As a fire blocked the stairs of the pub, one man said he jumped from the window, while others said they were rescued after falling to the first floor.

A 49-year-old man recalled his escape, saying, “If the (second-level) floor had not collapsed, all of us would have been burned to death.”

Two male employees of the real estate shop are believed to have been near the blast center.
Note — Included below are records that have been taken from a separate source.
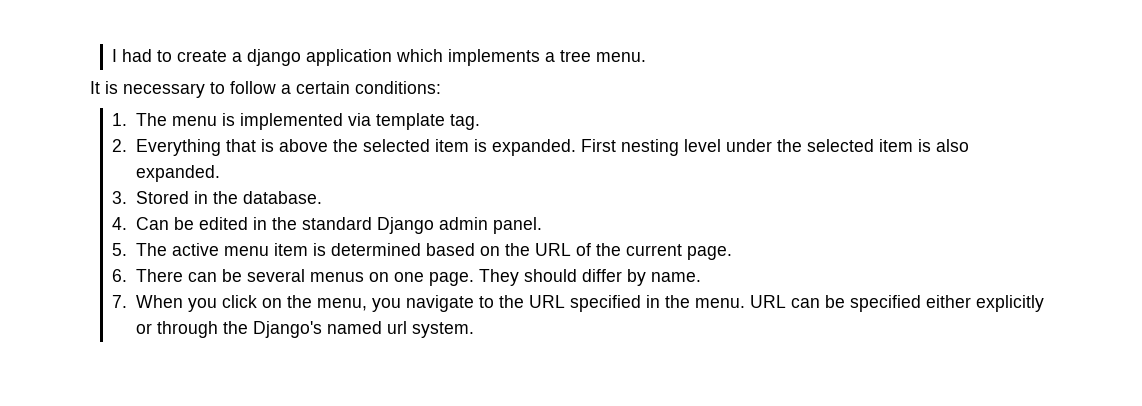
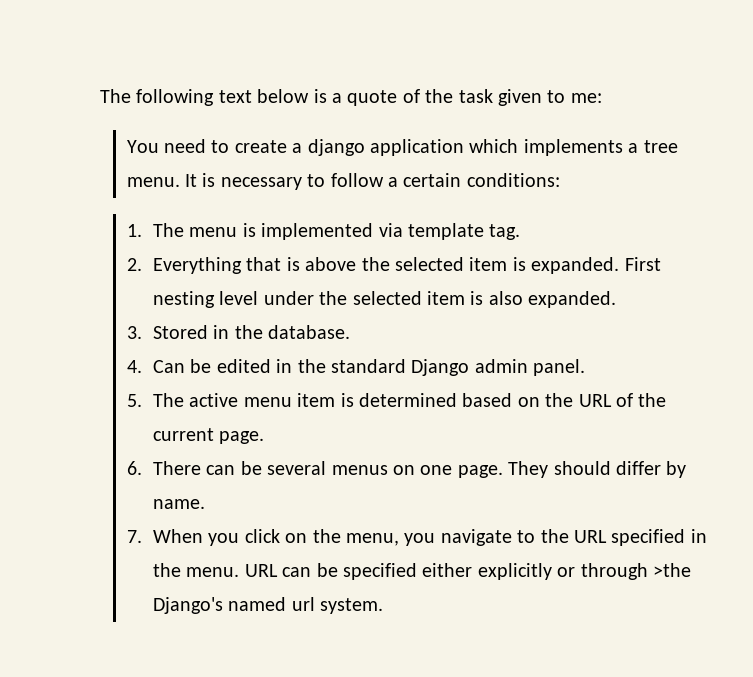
[112,49,153,62] I had -> [100,89,602,106] [126,139,206,153] The following text below is a quote of the task given to me: // You need
(647, 57) // -> (180, 182) none
[223,321,249,334] the -> [653,563,692,577] >the

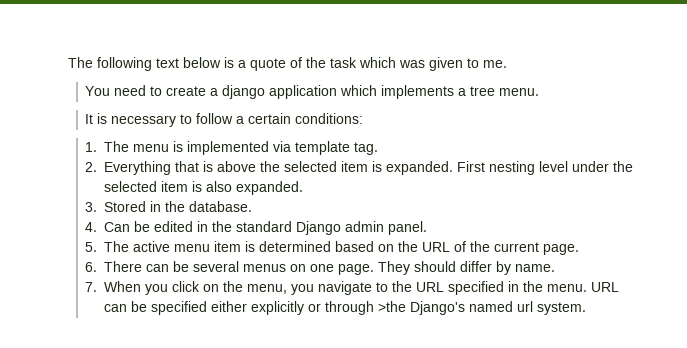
(493, 96) none -> [359,57,425,68] which was
[570,93,602,103] me: -> [483,60,507,68] me.
(180, 182) none -> (540, 92) //

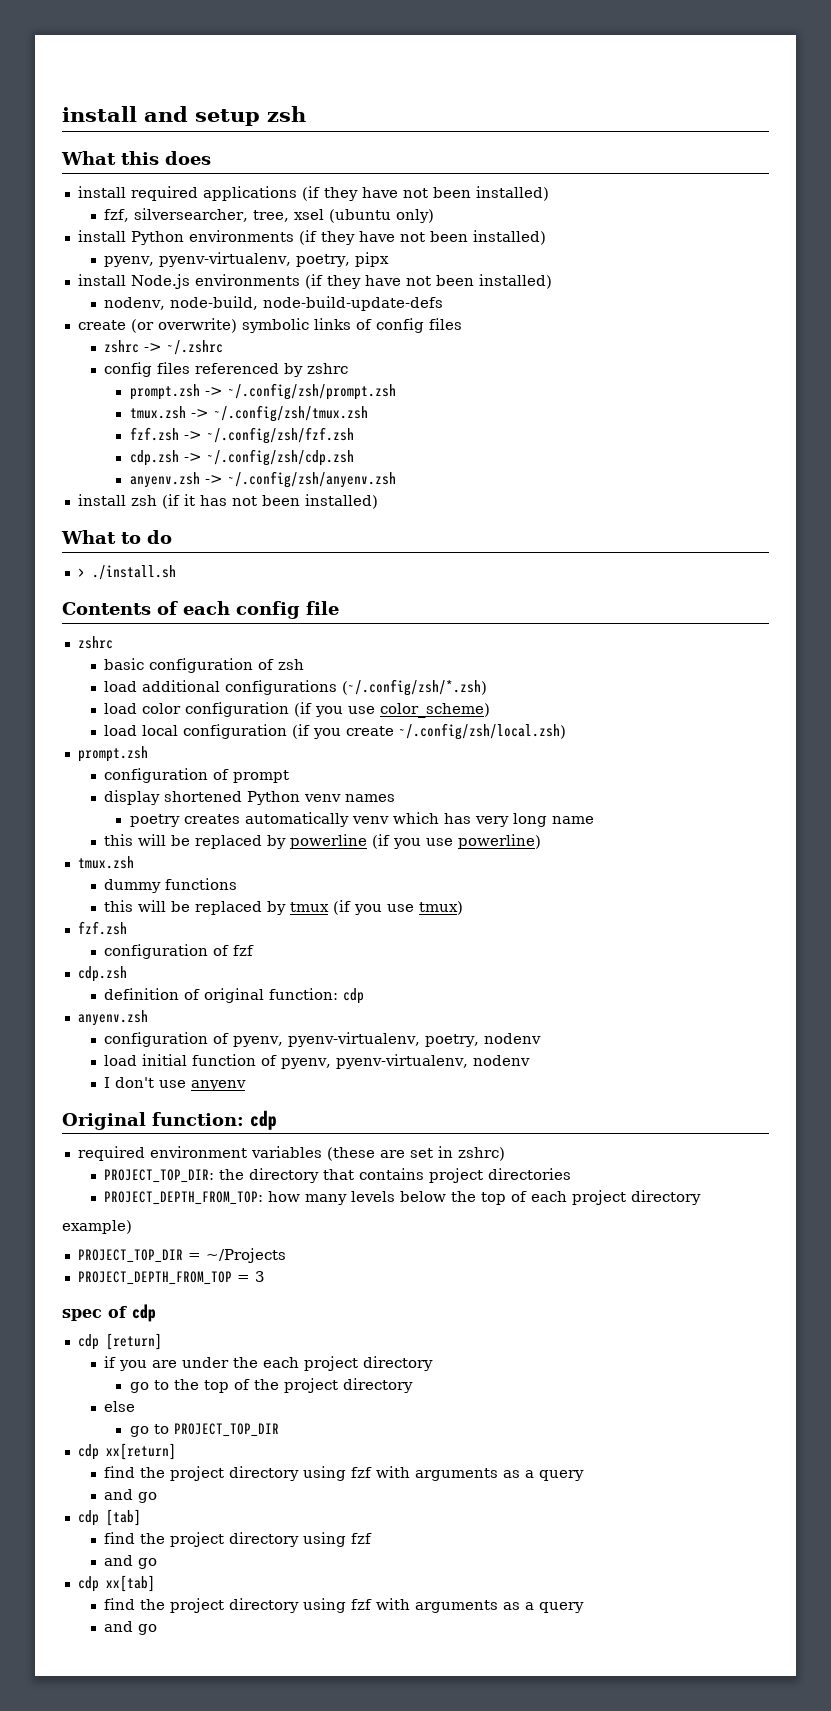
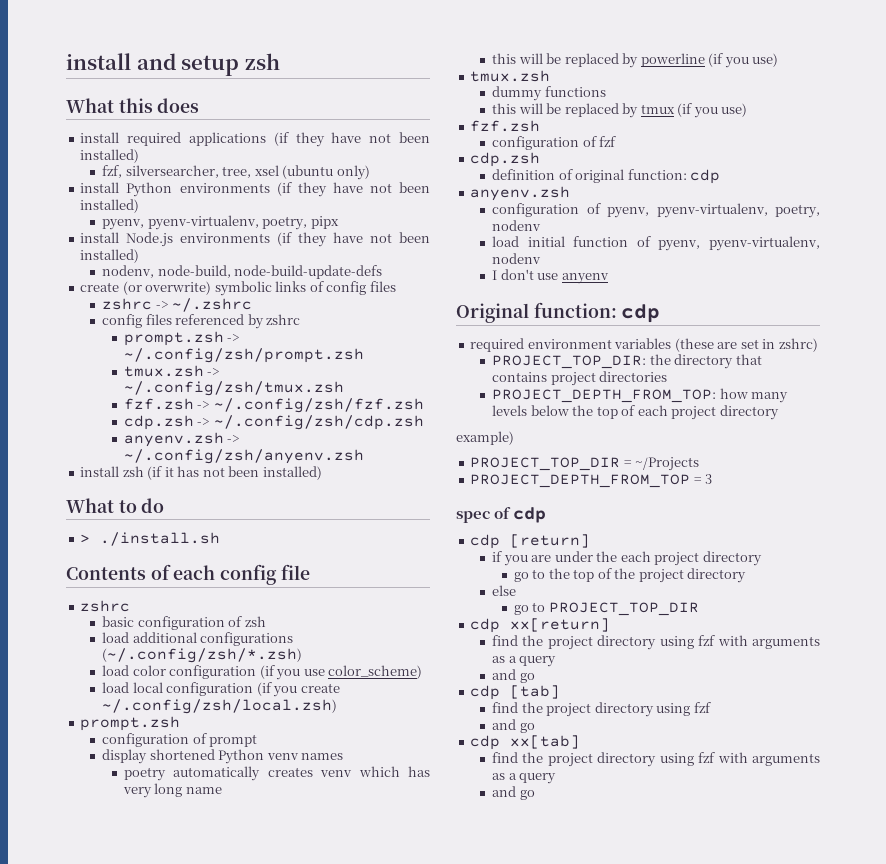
[183,812,349,827] creates automatically -> [173,766,313,781] automatically creates
[425,834,541,849] use powerline) -> [752,53,779,67] use)
[386,901,463,915] use tmux) -> [721,103,748,117] use)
One of them was seriously hurt, while the other sustained minor injuries.

Makoto Tsujimoto, a professor emeritus of building fire prevention studies at Tokyo University of Science, said if gas concentrated in a closed space catches fire, air suddenly expands, causing an explosion nearby coupled with potential fires.

“People at the center of the blast could sustain burns but may only suffer relatively minor damage,” he said.

In the past, consumers in Japan were advised to puncture spray cans before discarding them, but an increasing number of municipal governments have banned doing so in recent years due to the risks of explosions and liquid contents splashing into people’s eyes.

Following accidents involving spray cans, the Environment Ministry advised against puncturing cans in a notice to municipal governments in 2015. But some local governments continue to ask consumers to puncture them as their garbage trucks would need to be replaced if they are to follow the guidance.

For safe disposal, an industry body is calling on consumers to use up the sprays, check if the cans are completely empty by shaking them and remove the gas by using an attached special cap outdoors where there is nothing to cause a fire.

Manufacturers have developed the special cap to help remove gas safely, and most aerosol spray products are now equipped with it.